Work required -> Turn the lines of the listing below, from the line with "Snabblänkar" up to and including the line with "LIKE A-MEUBEL", into a numbered list. Skip any blank lines and leave the pictures out.

[Information supplied Boundary: Start]

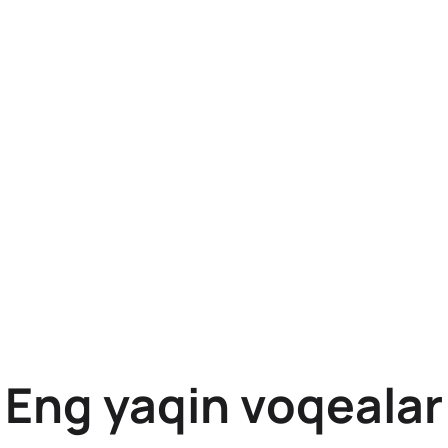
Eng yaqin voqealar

[Information supplied Boundary: End]
[Information supplied Boundary: Start]

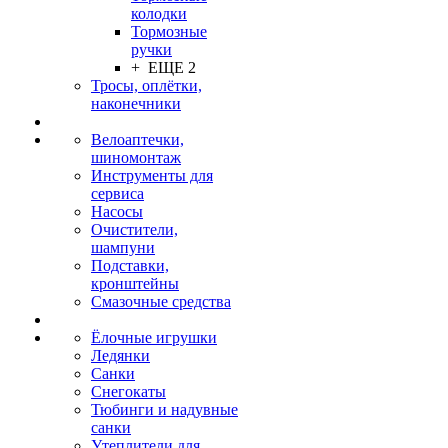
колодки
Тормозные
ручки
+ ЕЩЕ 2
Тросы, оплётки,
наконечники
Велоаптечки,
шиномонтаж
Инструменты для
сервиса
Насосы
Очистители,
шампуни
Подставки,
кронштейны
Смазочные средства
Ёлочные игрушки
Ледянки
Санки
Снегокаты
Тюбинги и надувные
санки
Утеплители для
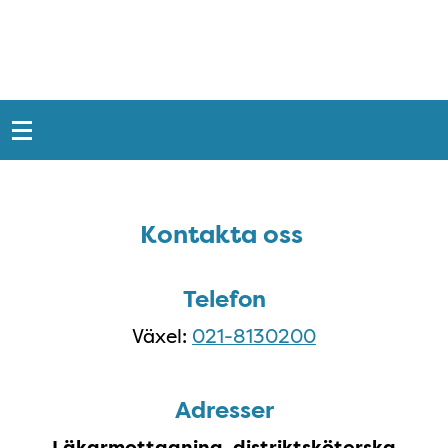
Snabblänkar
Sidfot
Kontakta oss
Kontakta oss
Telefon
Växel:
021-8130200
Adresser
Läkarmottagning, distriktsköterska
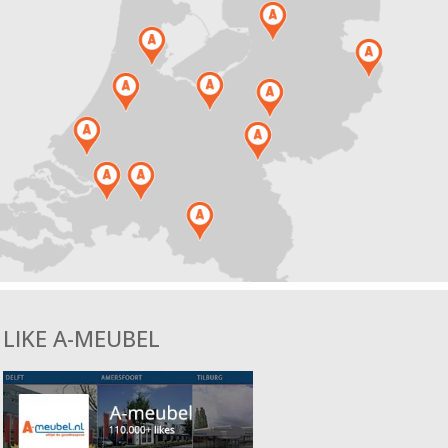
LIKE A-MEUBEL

[Information supplied Boundary: End]

Task output ->
1. Snabblänkar
2. Sidfot
3. Kontakta oss
4. Kontakta oss
5. Telefon
6. Växel:
7. 021-8130200
8. Adresser
9. Läkarmottagning, distriktsköterska
10. LIKE A-MEUBEL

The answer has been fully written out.